Of course, I condemn this morning's tragic events in Newry and in Londonderry. We have often raised this point. When I was Secretary of State for Northern Ireland, I raised it when I visited the United States. The present Administration and the Reagan Administration before them, have taken as strict a line as they can within United States law to ensure that such contributions are not given in a way that could help the outrages about which the right hon. Gentleman is concerned. I agree that we need to keep those reminders constantly before the United States.

Does the Foreign Secretary agree that relations between America and Europe could be seriously undermined because of the failure of the EEC to put forward realistic proposals on agricultural expenditure? Does it worry my right hon. Friend, as Foreign Secretary, that, despite all the pleas that were made for strong action, the EEC is planning a substantial increase in its agricultural spending next year and that, once again, food mountains are growing to all-time highs?

Yes, indeed. I made the first point strongly to my colleagues in Luxembourg on Monday. It is not sensible for the European Community and its leaders to suppose that they will attract much credibility when talking about economic and monetary union or, indeed, political union if they cannot produce a reasonable offer for the GATT negotiations. At the moment, the European Community is isolated. I believe that when examined at the negotiating table, the American offers will prove to have a good deal of fustian in them, but we cannot examine them at the negotiating table until we have a position of our own.

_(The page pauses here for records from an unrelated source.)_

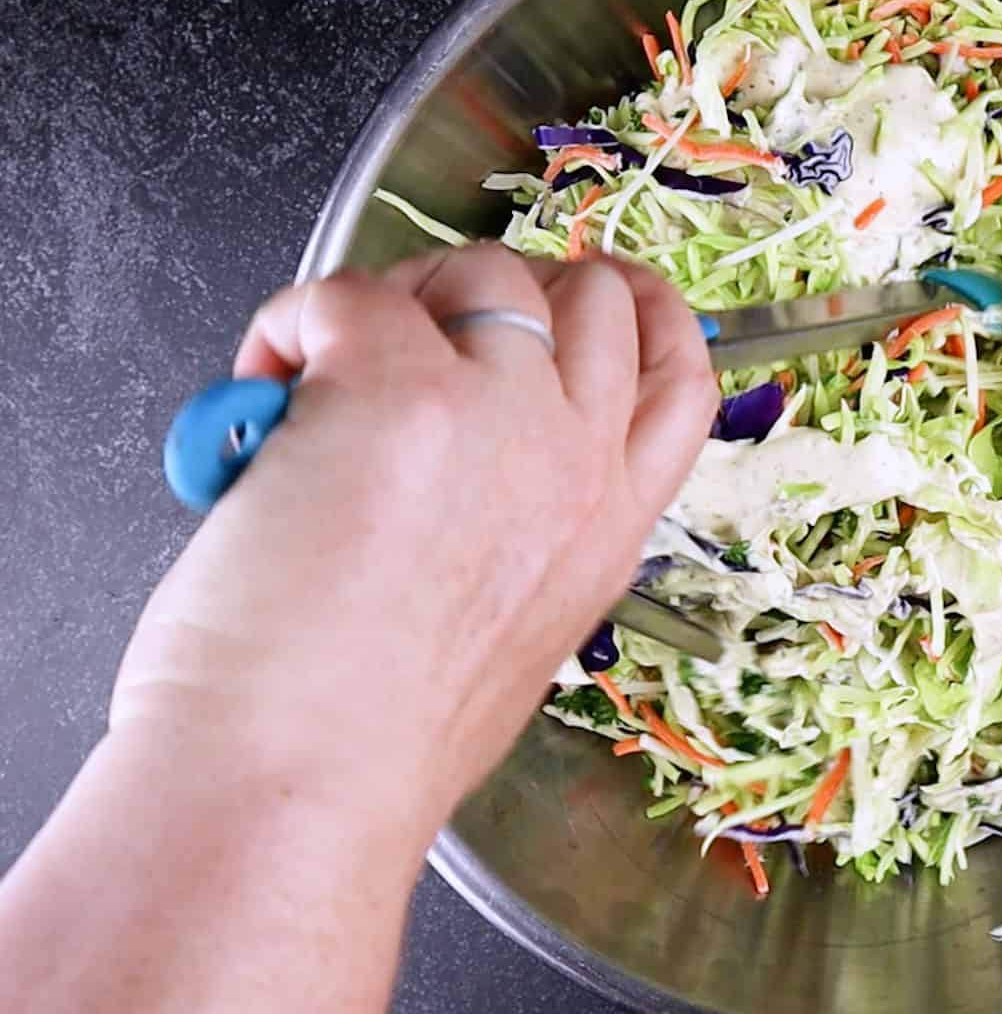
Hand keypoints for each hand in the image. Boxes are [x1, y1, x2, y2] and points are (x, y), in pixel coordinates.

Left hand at [112, 244, 715, 815]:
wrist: (295, 787)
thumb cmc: (375, 747)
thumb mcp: (516, 637)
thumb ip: (524, 530)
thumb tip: (460, 457)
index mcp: (608, 527)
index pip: (677, 374)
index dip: (643, 306)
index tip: (594, 284)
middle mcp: (575, 460)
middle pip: (595, 296)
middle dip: (509, 286)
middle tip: (423, 330)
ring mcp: (498, 416)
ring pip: (484, 271)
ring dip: (401, 297)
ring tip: (325, 375)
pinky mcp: (394, 390)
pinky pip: (348, 294)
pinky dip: (296, 320)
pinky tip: (268, 384)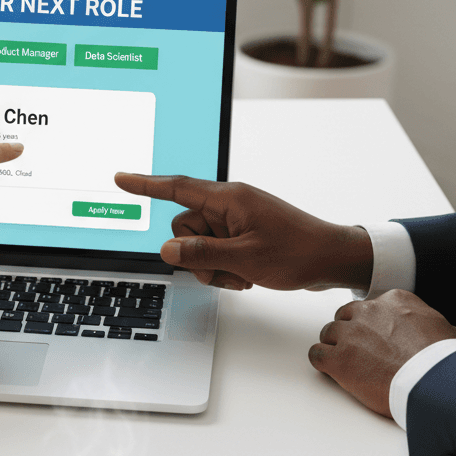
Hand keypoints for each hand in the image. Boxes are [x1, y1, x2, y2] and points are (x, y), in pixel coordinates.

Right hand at [113, 173, 373, 291]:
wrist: (334, 260)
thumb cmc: (298, 252)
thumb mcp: (246, 258)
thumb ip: (201, 253)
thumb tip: (167, 249)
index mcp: (228, 199)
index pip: (176, 188)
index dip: (145, 185)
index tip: (121, 179)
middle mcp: (228, 205)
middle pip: (184, 227)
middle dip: (196, 254)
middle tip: (225, 269)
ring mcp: (235, 220)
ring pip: (197, 244)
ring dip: (212, 266)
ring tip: (242, 275)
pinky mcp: (242, 235)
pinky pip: (214, 251)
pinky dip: (224, 268)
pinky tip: (247, 276)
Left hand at [308, 290, 455, 416]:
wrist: (434, 383)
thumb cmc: (442, 361)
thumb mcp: (444, 329)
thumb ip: (424, 323)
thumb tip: (430, 332)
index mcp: (394, 301)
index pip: (370, 306)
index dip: (370, 325)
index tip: (376, 338)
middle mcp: (368, 312)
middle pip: (345, 317)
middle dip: (349, 333)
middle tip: (359, 352)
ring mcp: (350, 334)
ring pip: (328, 333)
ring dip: (335, 347)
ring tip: (349, 364)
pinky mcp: (337, 358)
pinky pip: (316, 354)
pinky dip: (322, 362)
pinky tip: (333, 371)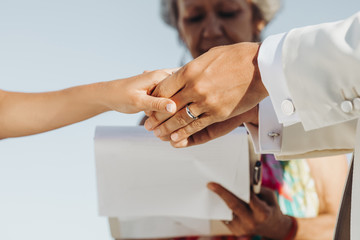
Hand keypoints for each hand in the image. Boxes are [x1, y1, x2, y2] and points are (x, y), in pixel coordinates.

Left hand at [102, 70, 176, 113]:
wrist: (109, 95)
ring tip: (171, 118)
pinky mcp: (161, 89)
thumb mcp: (138, 102)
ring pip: (178, 94)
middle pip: (183, 90)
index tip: (180, 116)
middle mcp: (164, 76)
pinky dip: (172, 106)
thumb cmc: (120, 96)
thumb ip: (156, 104)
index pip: (183, 86)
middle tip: (177, 119)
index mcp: (160, 75)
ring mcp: (163, 82)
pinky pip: (172, 96)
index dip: (185, 102)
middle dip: (183, 104)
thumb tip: (174, 108)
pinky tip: (170, 116)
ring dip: (178, 106)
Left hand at [144, 42, 267, 143]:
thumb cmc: (236, 57)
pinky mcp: (218, 114)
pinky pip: (196, 126)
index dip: (154, 98)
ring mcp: (206, 102)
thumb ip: (191, 68)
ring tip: (157, 134)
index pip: (164, 88)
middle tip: (147, 125)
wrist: (261, 67)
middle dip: (156, 117)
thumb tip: (178, 74)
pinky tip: (175, 139)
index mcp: (189, 71)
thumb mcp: (208, 56)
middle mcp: (195, 87)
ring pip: (180, 119)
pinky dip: (184, 133)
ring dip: (167, 128)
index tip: (149, 104)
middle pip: (168, 106)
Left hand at [208, 182, 292, 238]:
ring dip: (218, 200)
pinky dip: (220, 208)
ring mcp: (243, 228)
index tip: (229, 179)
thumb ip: (256, 188)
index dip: (239, 188)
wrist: (272, 227)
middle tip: (210, 184)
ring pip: (227, 211)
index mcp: (263, 213)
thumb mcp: (268, 196)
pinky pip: (225, 217)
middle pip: (234, 205)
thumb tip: (240, 179)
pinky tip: (215, 199)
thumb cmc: (270, 207)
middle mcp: (252, 222)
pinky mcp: (235, 231)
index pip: (249, 198)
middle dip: (222, 193)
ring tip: (211, 189)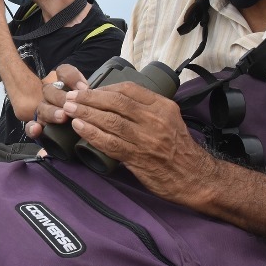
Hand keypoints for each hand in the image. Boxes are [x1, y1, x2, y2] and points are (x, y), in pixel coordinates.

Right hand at [23, 64, 88, 138]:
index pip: (64, 72)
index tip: (83, 87)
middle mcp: (51, 95)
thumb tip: (87, 90)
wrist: (71, 129)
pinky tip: (36, 129)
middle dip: (61, 98)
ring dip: (51, 112)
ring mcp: (43, 111)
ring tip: (62, 116)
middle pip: (50, 91)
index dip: (72, 77)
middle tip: (71, 105)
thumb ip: (88, 93)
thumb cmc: (81, 108)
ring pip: (42, 109)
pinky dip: (32, 128)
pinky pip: (31, 126)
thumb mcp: (87, 98)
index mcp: (63, 84)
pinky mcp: (38, 126)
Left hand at [56, 80, 214, 205]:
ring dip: (86, 113)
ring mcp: (146, 139)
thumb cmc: (179, 149)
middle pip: (116, 103)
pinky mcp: (138, 157)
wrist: (195, 177)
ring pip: (110, 121)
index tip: (89, 89)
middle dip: (90, 98)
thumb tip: (117, 104)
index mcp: (162, 106)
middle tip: (72, 96)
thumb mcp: (170, 120)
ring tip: (70, 109)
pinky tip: (79, 127)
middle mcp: (155, 119)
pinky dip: (92, 133)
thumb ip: (147, 111)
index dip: (105, 88)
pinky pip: (109, 143)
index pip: (129, 89)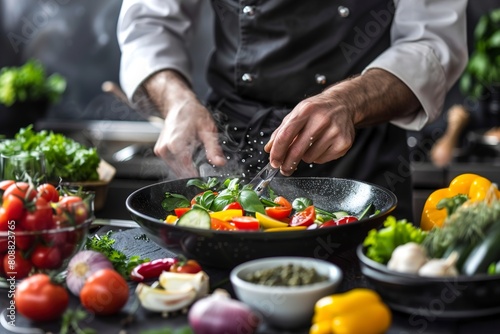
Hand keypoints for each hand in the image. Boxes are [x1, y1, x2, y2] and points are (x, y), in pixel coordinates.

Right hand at [154, 98, 225, 177]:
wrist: (179, 104)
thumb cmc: (192, 113)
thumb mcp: (207, 130)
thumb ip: (213, 149)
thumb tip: (219, 163)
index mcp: (175, 144)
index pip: (187, 170)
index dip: (199, 175)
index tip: (208, 177)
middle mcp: (165, 149)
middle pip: (181, 172)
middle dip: (194, 172)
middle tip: (205, 166)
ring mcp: (161, 151)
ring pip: (177, 170)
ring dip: (188, 168)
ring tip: (196, 156)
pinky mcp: (160, 152)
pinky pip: (173, 164)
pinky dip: (182, 164)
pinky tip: (188, 155)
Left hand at [264, 69, 420, 174]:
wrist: (343, 104)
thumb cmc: (317, 110)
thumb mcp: (297, 113)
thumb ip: (281, 131)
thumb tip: (269, 148)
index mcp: (306, 110)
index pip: (286, 135)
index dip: (277, 152)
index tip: (274, 162)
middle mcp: (321, 120)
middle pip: (297, 150)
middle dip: (287, 163)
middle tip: (284, 169)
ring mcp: (334, 132)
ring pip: (309, 158)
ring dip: (304, 156)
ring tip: (310, 145)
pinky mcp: (343, 143)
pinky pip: (321, 159)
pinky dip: (317, 157)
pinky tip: (321, 145)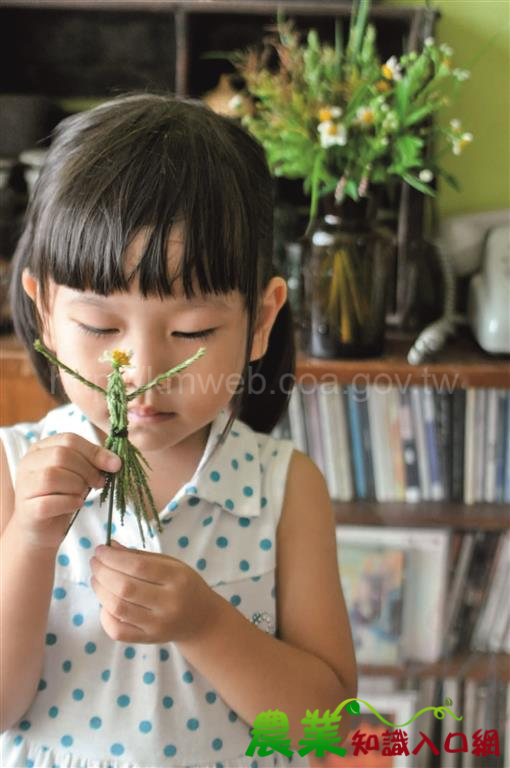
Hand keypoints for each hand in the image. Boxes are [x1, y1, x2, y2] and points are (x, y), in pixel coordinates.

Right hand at [11, 433, 121, 551]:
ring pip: (53, 476)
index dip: (95, 451)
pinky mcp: (27, 510)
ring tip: (82, 494)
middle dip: (88, 469)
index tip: (115, 464)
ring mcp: (24, 486)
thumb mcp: (77, 474)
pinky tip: (75, 504)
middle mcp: (28, 464)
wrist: (41, 530)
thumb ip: (91, 462)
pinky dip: (69, 503)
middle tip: (99, 482)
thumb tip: (115, 461)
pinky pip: (50, 502)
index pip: (69, 439)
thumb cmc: (61, 497)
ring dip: (77, 486)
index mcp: (40, 449)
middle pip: (61, 455)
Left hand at [90, 540, 221, 643]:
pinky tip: (105, 602)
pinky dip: (105, 615)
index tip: (100, 550)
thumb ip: (140, 556)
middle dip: (102, 572)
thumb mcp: (170, 564)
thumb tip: (109, 546)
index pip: (138, 566)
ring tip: (96, 578)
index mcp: (177, 578)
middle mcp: (169, 603)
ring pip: (118, 608)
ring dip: (100, 591)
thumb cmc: (183, 585)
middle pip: (125, 587)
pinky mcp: (148, 639)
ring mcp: (158, 624)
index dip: (113, 558)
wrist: (202, 619)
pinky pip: (118, 630)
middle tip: (94, 562)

When replying to my hon. Friend the Member for Leicester, South (Mr. Marshall), the right hon. Gentleman referred with approval to the declaration made at the July NATO summit, which the Prime Minister signed. Does the right hon. Gentleman recall that in that declaration NATO endorsed a new NATO strategy making nuclear forces

"truly weapons of last resort",
and that those are the words of President Bush himself? Will the right hon. Gentleman explain why, in her speech in Helsinki on 30 August the Prime Minister said:
"Our first task is in reality to preserve the essentials of the present order. That means … continuing to station nuclear weapons in Europe, without putting new constraints on them such as … 'weapons of last resort'"?
As the Prime Minister signed that declaration and as she has disgracefully repudiated it, will the Foreign Secretary now uphold President Bush and repudiate the Prime Minister?

The right hon. Gentleman has earned his reputation for selective quotation. He omitted—[Interruption.] I see that some of his text is highlighted, but I am not sure whether that is the bit that he left in or the bit that he left out. I recall clearly our discussions at Lancaster house on this point and the balancing sentences and phrases that were used to safeguard the position of the Alliance. One thing that it must preserve is a sensible mix of nuclear and conventional weapons.